Talk of a vaccine in April 2020 may have gotten people excited, but now the subject has become exhausting. While most Americans are getting vaccinated, millions are refusing to, citing concerns ranging from side effects to conspiracy theories about microchips. As it has proven impossible to allay those concerns, authorities are resorting to financial consequences to encourage people to vaccinate.
The NY MTA’s decision to deny death benefits for unvaccinated workers who die from COVID-19 is on the extreme end of that spectrum. On the one hand, it may encourage workers to get vaccinated, thereby saving lives. On the other, it may cruelly disadvantage families who have just lost a loved one and provider.
There are those who argue that this is a common sense law that would apply in any other circumstances as well. However, this is very different from a regular life insurance policy according to The Insurance Bulletin.
Let’s say a person is diagnosed with a treatable illness after the waiting period for their life insurance is complete. If they refuse to get treatment and die from the illness, their insurer is still obligated to pay out.
Of course, the MTA is not providing life insurance, and that is exactly why they can deny death benefits.
Punitive vs. Incentive
The problem with the MTA’s stance is that it can appear needlessly cruel, as if it is a punishment meted out to the family of the worker. Considering that COVID-19 is a highly communicable illness and that vaccinated people are less likely to make others sick, there is room to consider penalising someone for putting other workers in danger.
However, penalising someone who has died is no one’s idea of fairness. And the idea of denying the death benefit is meant to serve as an incentive.
The incentive is that workers will get vaccinated on behalf of their families. They will want to avoid leaving their families destitute in case of their death. But there is another kink in the logic here.
Many of those refusing to get the vaccine do not believe in the severity of the virus or assume that they are safe from dying. Since the denial of the death benefit only applies to COVID-19 deaths, they know their families will be compensated for any other tragedies.
There are more issues that make the application of this decision somewhat more difficult. Deciding on what counts as a COVID-19 death is complicated. After all, many individuals who die from COVID-19 actually die from complications or existing illnesses.
The CDC has been counting COVID-19 deaths for over a year and a half. But they do not have to justify their decisions to call something a COVID-19 death. A death from diabetic ketosis that was triggered by COVID-19 counts for the CDC, but it may be possible to challenge that decision in a court of law.
Unless the MTA is gearing up for arguing their case, it seems likely they will cave at the first indication that they may be challenged. That said, there are not so many COVID-19 deaths that they will be overwhelmed. Since the policy changed in June, 5 workers have died of COVID-19, and 173 in all since the start of the pandemic.
An Uncertain Future
The issue is not one that is specific to the MTA. The entire country is grappling with what it means to refuse vaccination. The refusal to vaccinate has made the pandemic drag on longer than it had to. But forcing people to vaccinate has proven too controversial to consider implementing. Taking away personal freedoms has also come under fire.

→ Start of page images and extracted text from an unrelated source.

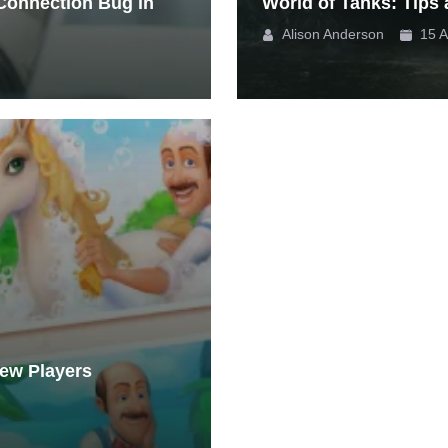
 Connection Bug in
World of Tanks: Tips 
Alison Anderson
15 A
New Players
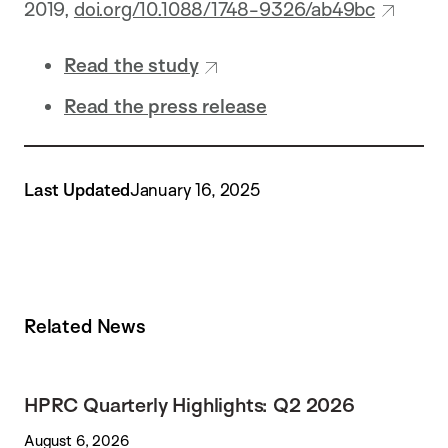
2019,
doi.org/10.1088/1748-9326/ab49bc
Read the study
Read the press release
Last Updated
January 16, 2025
Related News
HPRC Quarterly Highlights: Q2 2026
August 6, 2026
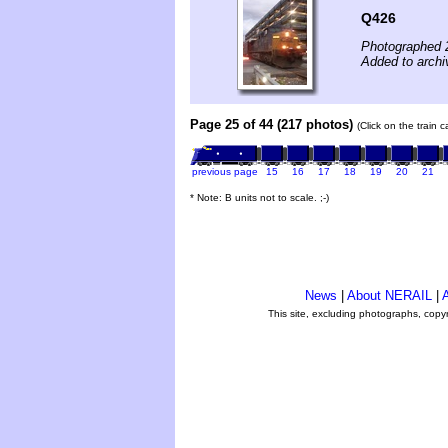
Q426
Photographed 
Added to archi
Page 25 of 44 (217 photos)
(Click on the train 
previous page
15
16
17
18
19
20
21
* Note: B units not to scale. ;-)
News
|
About NERAIL
|
A
This site, excluding photographs, copy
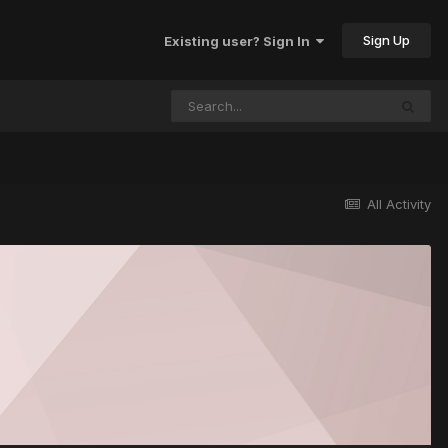
Sign Up
Existing user? Sign In
All Activity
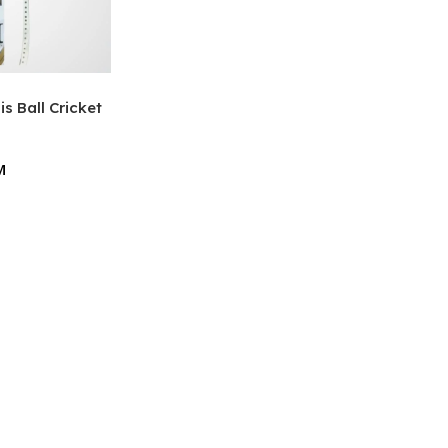
s Ball Cricket
M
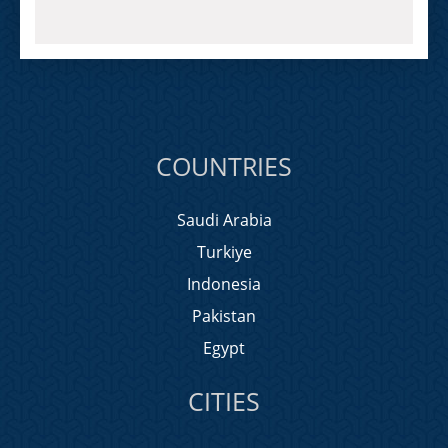
COUNTRIES
Saudi Arabia
Turkiye
Indonesia
Pakistan
Egypt
CITIES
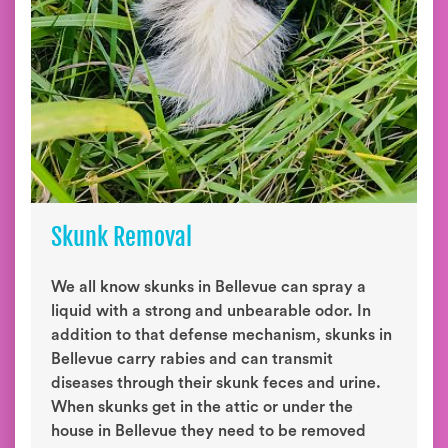
Skunk Removal
We all know skunks in Bellevue can spray a
liquid with a strong and unbearable odor. In
addition to that defense mechanism, skunks in
Bellevue carry rabies and can transmit
diseases through their skunk feces and urine.
When skunks get in the attic or under the
house in Bellevue they need to be removed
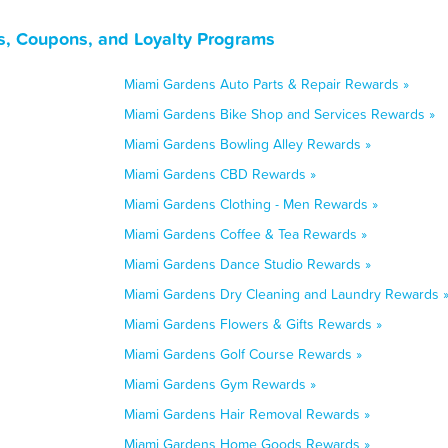
s, Coupons, and Loyalty Programs
Miami Gardens Auto Parts & Repair Rewards »
Miami Gardens Bike Shop and Services Rewards »
Miami Gardens Bowling Alley Rewards »
Miami Gardens CBD Rewards »
Miami Gardens Clothing - Men Rewards »
Miami Gardens Coffee & Tea Rewards »
Miami Gardens Dance Studio Rewards »
Miami Gardens Dry Cleaning and Laundry Rewards 
Miami Gardens Flowers & Gifts Rewards »
Miami Gardens Golf Course Rewards »
Miami Gardens Gym Rewards »
Miami Gardens Hair Removal Rewards »
Miami Gardens Home Goods Rewards »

The term “vaccine passports” has been used by some to strike fear in the hearts of their constituents. It has been used by others to reassure their constituents that measures will be taken to bring the pandemic to a definite end.
More and more scenarios are playing out in which people are refused entry to events or are disinvited to events due to their refusal to vaccinate. Can it get even more controversial than it has been the past year and a half? That remains to be seen.
Whether the MTA’s decision to deny death benefits to unvaccinated workers will have an impact on vaccinations or will even stand up to legal challenge is also unclear. For now, we will continue taking things one day at a time in a world which is still incredibly uncertain.